Its getting colder out here in NY and the garden is coming to an end....here is a recent pic of one of the last tomato hauls....accompanied by a Cuesta Rey No. 9 Sungrown!


----------



## ilovecl-cl (Apr 30, 2007)

Damn, I am just about in the middle of my harvesting here in FL. I just started my tobacco plants too. There is nothing better than a fresh homegrown tomato sandwich in the summertime!! MMMmmm MMMMmmmm!


----------



## degarbie (Aug 12, 2007)

Nice tomatoes, and a nice cigar. I had a no. 9 as a part of a Cuesta Rey sampler, and enjoyed it a lot. Nice light, spicy flavour and an ash which held really well.


----------



## Labman (May 27, 2007)

Man that's an awesome pic! Great looking cigar...what were your impressions? 

BTW, those tomatoes look incredible...I wish we could get produce that fresh up here in the North. Up this way everything has to be trucked into the nearest town over a gravel road and then shipped on the coastal ferry. By the time it gets to our general store, most of it is way passed it's prime! :mumbles:


----------



## Ceedee (Jun 2, 2006)

Maduro PiPs said:


> Its getting colder out here in NY and the garden is coming to an end....here is a recent pic of one of the last tomato hauls....accompanied by a Cuesta Rey No. 9 Sungrown!


Mario, what a lovely sight. There is nothing like this time of the year... I bet those tomatoes will be very sweet! Oh yeah, nice cigar too! 

CD


----------



## l0venpeace-cl (Apr 10, 2007)

Oooh, someone's bringing artsy pictures to cigarlive. The ante has been upped.


----------



## Maduro PiPs (Jul 5, 2007)

l0venpeace said:


> Oooh, someone's bringing artsy pictures to cigarlive. The ante has been upped.


Thanks!! I thought it was so-so since I had a plastic bag in the shot....but how about these from earlier in the summer?


----------



## Webmeister (Jun 12, 2007)

Great mater harvest Mario - and the Cuesta Rey... yeah, good stick. I think I still have a couple sticks left from a box I bought a couple years ago. Another one of those I forgot all about.

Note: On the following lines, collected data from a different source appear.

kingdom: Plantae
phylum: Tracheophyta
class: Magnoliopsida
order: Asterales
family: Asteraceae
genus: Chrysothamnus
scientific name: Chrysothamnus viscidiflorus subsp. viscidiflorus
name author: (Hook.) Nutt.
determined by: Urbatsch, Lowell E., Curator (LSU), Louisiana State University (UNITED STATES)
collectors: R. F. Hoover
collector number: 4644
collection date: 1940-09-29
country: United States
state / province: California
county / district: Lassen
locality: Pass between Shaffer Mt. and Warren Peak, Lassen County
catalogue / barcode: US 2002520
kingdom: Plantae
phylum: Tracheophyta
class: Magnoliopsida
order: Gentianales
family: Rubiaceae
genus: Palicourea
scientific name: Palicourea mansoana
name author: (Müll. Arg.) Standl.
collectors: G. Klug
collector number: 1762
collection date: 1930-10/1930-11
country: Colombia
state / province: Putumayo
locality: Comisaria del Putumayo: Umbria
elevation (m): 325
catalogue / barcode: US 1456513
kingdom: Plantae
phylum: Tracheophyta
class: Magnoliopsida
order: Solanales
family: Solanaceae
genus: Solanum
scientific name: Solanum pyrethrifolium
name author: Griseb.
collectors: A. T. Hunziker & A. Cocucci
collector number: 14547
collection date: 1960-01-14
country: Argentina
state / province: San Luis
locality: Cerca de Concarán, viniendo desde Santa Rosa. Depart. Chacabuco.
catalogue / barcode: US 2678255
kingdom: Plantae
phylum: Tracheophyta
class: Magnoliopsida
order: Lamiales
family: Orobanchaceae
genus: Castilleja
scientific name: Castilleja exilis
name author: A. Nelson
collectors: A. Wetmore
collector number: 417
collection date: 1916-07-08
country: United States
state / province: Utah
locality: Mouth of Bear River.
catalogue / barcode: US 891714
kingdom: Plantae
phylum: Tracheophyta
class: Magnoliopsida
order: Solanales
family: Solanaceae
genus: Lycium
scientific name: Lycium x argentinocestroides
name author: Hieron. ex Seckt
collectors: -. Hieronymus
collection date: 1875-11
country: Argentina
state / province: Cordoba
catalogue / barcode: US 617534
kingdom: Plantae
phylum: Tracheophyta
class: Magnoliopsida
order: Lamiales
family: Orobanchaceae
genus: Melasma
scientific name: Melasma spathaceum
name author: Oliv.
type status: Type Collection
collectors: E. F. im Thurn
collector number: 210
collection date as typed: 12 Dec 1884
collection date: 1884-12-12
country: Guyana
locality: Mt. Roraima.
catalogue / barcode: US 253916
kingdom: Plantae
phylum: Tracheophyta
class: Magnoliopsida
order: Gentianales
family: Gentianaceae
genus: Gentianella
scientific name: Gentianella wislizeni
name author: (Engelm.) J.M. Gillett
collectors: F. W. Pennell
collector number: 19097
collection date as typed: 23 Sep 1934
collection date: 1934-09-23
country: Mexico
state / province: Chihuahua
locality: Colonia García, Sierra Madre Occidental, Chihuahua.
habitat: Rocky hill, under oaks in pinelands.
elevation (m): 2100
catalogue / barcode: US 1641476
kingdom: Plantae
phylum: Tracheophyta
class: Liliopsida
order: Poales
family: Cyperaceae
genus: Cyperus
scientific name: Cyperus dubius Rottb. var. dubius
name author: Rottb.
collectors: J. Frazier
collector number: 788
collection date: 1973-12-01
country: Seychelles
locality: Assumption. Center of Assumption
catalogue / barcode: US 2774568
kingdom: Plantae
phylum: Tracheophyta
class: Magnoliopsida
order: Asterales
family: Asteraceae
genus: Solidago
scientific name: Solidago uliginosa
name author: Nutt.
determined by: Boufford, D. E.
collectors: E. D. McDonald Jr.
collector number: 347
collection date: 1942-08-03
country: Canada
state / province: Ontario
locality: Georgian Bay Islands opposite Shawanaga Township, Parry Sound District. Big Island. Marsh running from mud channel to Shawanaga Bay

Guess I'm gonna have to post pix of the ole Chile harvest. I am up to my eyeballs in Anaheims, Jalapenos, and bannana peppers. I only grew one plant of Roma tomatoes this year, and have way more than we can eat. It's been a good growing season.


----------



## Ceedee (Jun 2, 2006)

Mike, you really need to share some of those pics yourself! Looking forward to seeing them! 

CD


----------



## Maduro PiPs (Jul 5, 2007)

Garden back in full swing...


----------



## Maduro PiPs (Jul 5, 2007)

more...


----------



## Mtmouse (Jun 11, 2007)

Mario, are you going to pickle some of those peppers?


----------



## Spanky & Our Gang (Sep 12, 2007)

Yuck, yuck, yuck! Tomatoes awre YUCKY! WEAWL men eat meat an' powtatowes and maybe sum cowrn on da cowb, but not yucky tomatoes!!! HA HA HA HA HA!!! Maduwo_pips is a wittwle BABY!!!


----------



## Maduro PiPs (Jul 5, 2007)

Mtmouse said:


> Mario, are you going to pickle some of those peppers?


maybe next year....they're all gone now...


----------



## Mtmouse (Jun 11, 2007)

Maduro PiPs said:


> maybe next year....they're all gone now...


I'm going to add a garden next year. I have to get back to back to making my Hickory Smoked Habanero powder and I want to pickle a bunch of banana peppers.


----------



## degarbie (Aug 12, 2007)

Spanky & Our Gang said:


> Yuck, yuck, yuck! Tomatoes awre YUCKY! WEAWL men eat meat an' powtatowes and maybe sum cowrn on da cowb, but not yucky tomatoes!!! HA HA HA HA HA!!! Maduwo_pips is a wittwle BABY!!!


Heh sorry dude, you're way out of your league there.


----------



## happy1 (Jun 29, 2007)

The tomatos look tasty and a good smoke to go with it


----------



## Tha Criddler (Jul 26, 2007)

Those are some great pics. 
I like seeing stuff like that.
Gives a sense a reality to the board.


----------